Declaration of WarWritten by on April 6th, 2012
Declaration of War is the hippest kid-with-cancer movie you’ll ever see. The parents of young Adam go to clubs and parties. They dance. They ride a motorcycle. They smoke. (Um, not that smoking’s hip.) They embraced this lifestyle before their son was born, but throughout the film they don’t quit it, so that they have a means to funnel the stress of having a 2-year-old with a brain tumor.
The film, directed and co-written by star Valeri Donzelli, is a weepie and it isn’t. It’s devastating to see a tiny toddler being wheeled off to surgery, confused by the bright white and strangers around him. And Romeo (co-scripter Jeremie Elkaim) and Juliette (Donzelli) — yes, those are their names — receive as much bad news as good. But the tone of the film, aided greatly by an ever-present soundtrack that ranges from classical to house, is relentlessly normal, verging perhaps a little too precariously on the upbeat. It’s more about survival than death — the survival of a handsome couple’s love-at-first-sight, their devotion to each other through sickness and health even though they never exchange wedding vows.

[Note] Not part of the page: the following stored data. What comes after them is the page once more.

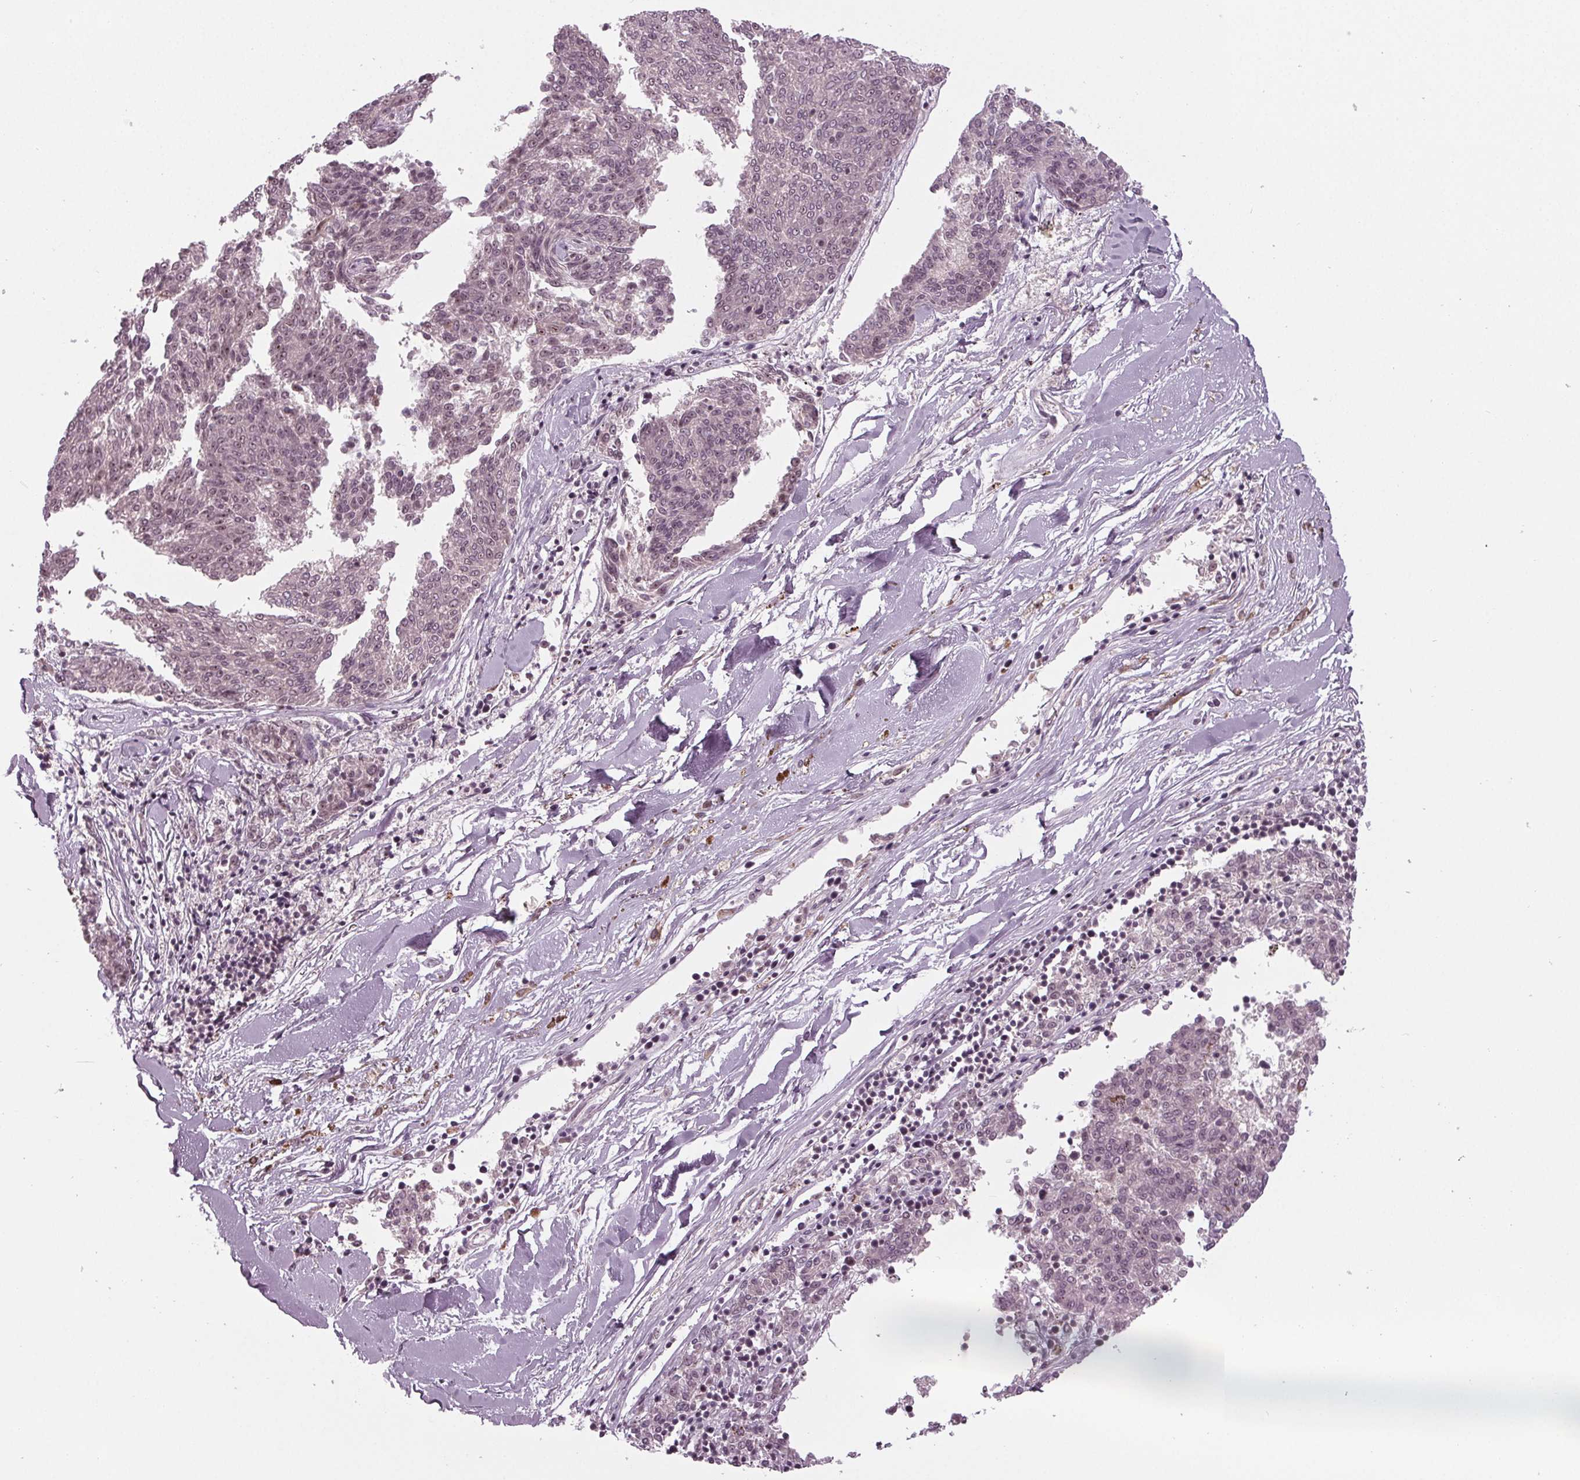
{"staining": {"intensity": "negative", "quantity": "none", "location": "none"}, "tissue": "melanoma", "cell_type": "Tumor cells", "image_type": "cancer", "snomed": [{"axis": "morphology", "description": "Malignant melanoma, NOS"}, {"axis": "topography", "description": "Skin"}], "caption": "Immunohistochemistry photomicrograph of neoplastic tissue: human malignant melanoma stained with DAB (3,3'-diaminobenzidine) reveals no significant protein positivity in tumor cells. (Immunohistochemistry, brightfield microscopy, high magnification).", "gene": "DDX41", "patient": {"sex": "female", "age": 72}}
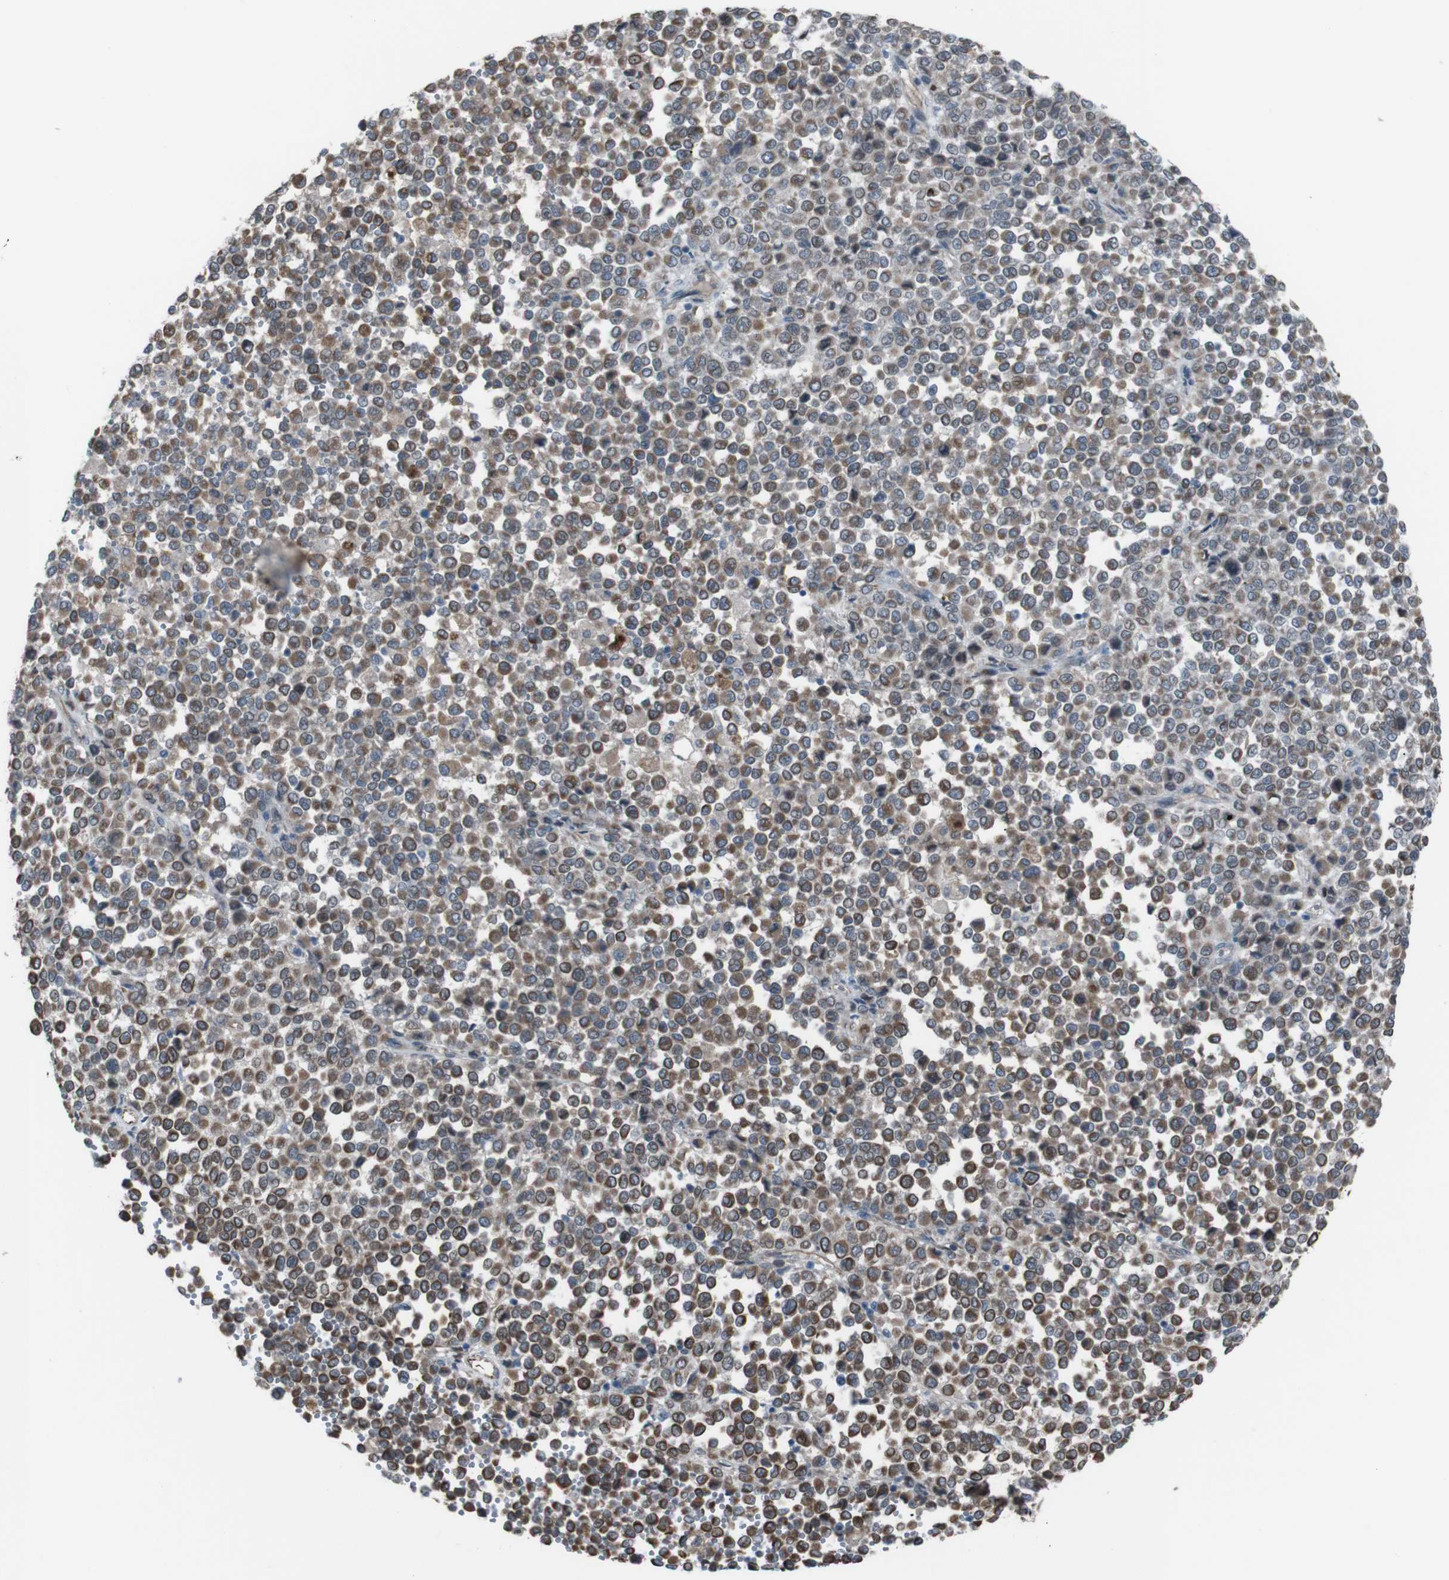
{"staining": {"intensity": "moderate", "quantity": ">75%", "location": "cytoplasmic/membranous"}, "tissue": "melanoma", "cell_type": "Tumor cells", "image_type": "cancer", "snomed": [{"axis": "morphology", "description": "Malignant melanoma, Metastatic site"}, {"axis": "topography", "description": "Pancreas"}], "caption": "This histopathology image exhibits immunohistochemistry (IHC) staining of human melanoma, with medium moderate cytoplasmic/membranous staining in approximately >75% of tumor cells.", "gene": "TMEM141", "patient": {"sex": "female", "age": 30}}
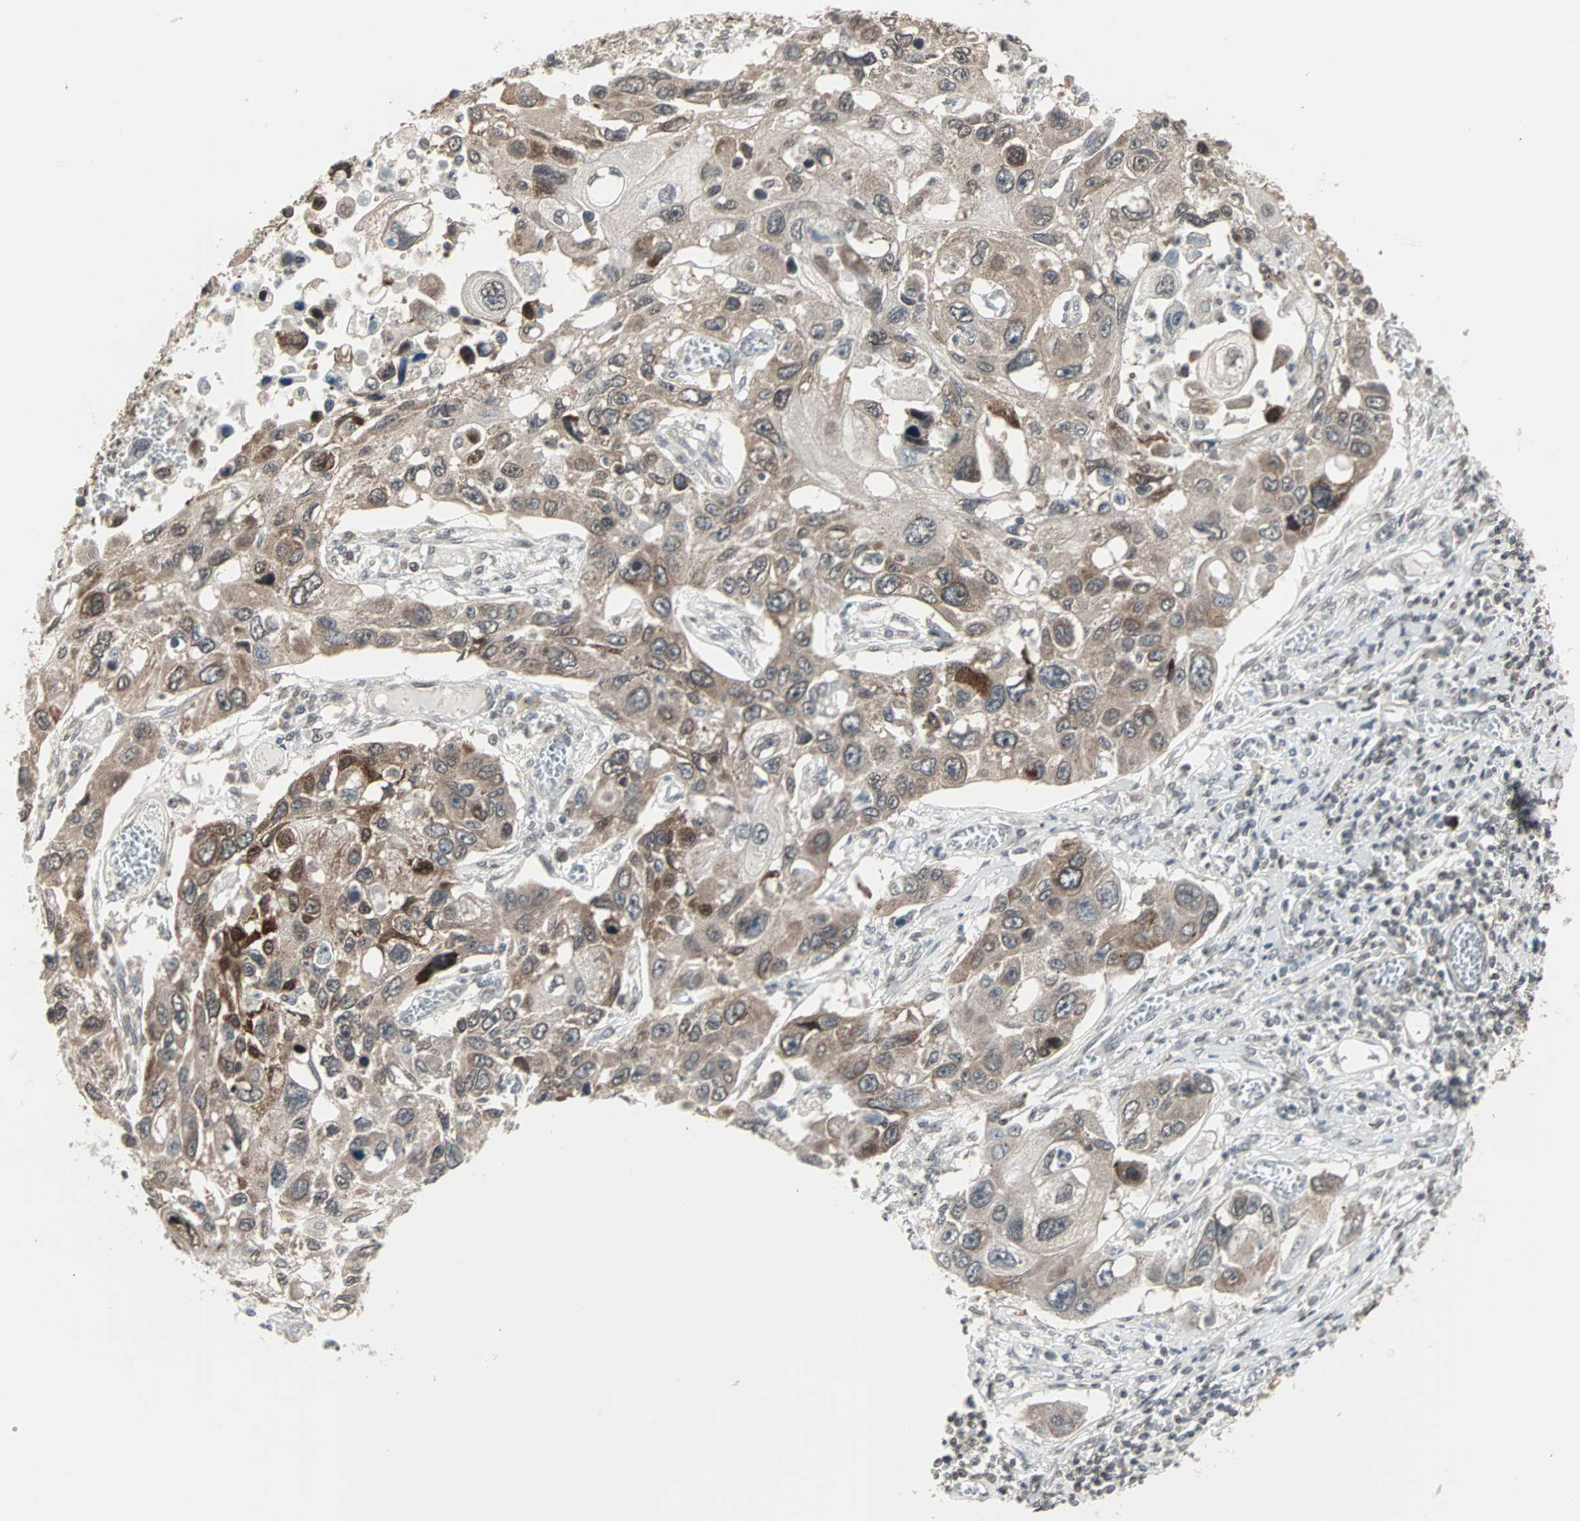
{"staining": {"intensity": "moderate", "quantity": ">75%", "location": "cytoplasmic/membranous"}, "tissue": "lung cancer", "cell_type": "Tumor cells", "image_type": "cancer", "snomed": [{"axis": "morphology", "description": "Squamous cell carcinoma, NOS"}, {"axis": "topography", "description": "Lung"}], "caption": "Squamous cell carcinoma (lung) tissue reveals moderate cytoplasmic/membranous staining in about >75% of tumor cells, visualized by immunohistochemistry. The protein is shown in brown color, while the nuclei are stained blue.", "gene": "CBLC", "patient": {"sex": "male", "age": 71}}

What’s most remarkable about the eminently watchable film is that the stars had a seriously ill child together themselves, so Declaration of War is essentially autobiography — how difficult must it have been to live through their ordeal twice? It opens with a near giveaway of the end, then flashes back to the charged moment Romeo and Juliette met. They soon had Adam, but his constant crying, vomiting, and other issues made them miserable — and then terrified — fast. “The kid is tyrannizing us,” Romeo barks, though eventually he’s the one who turns a bad mood into concern.
Declaration of War unfolds like a thriller, its early scenes intercut with shots of cells and a beating heart. At other times, it’s more like a terrible fairy tale, with random people — not even characters in the movie — narrating the story. Whatever it’s doing, the film keeps your sensibility just slightly off-kilter, particularly when Romeo and Juliette, separated for a day but on their way to reuniting, break out into song. (Forgive them that — it doesn’t happen again.) In addition to the music and the couple’s partying, there’s lots of movement here — Juliette runs through hospital hallways after she hears Adam’s diagnosis, the couple run and play for sport, the family runs on the beach. Taken overall, the effect is a strong life-goes-on vibe. And life, ironically, is one thing this film’s full of.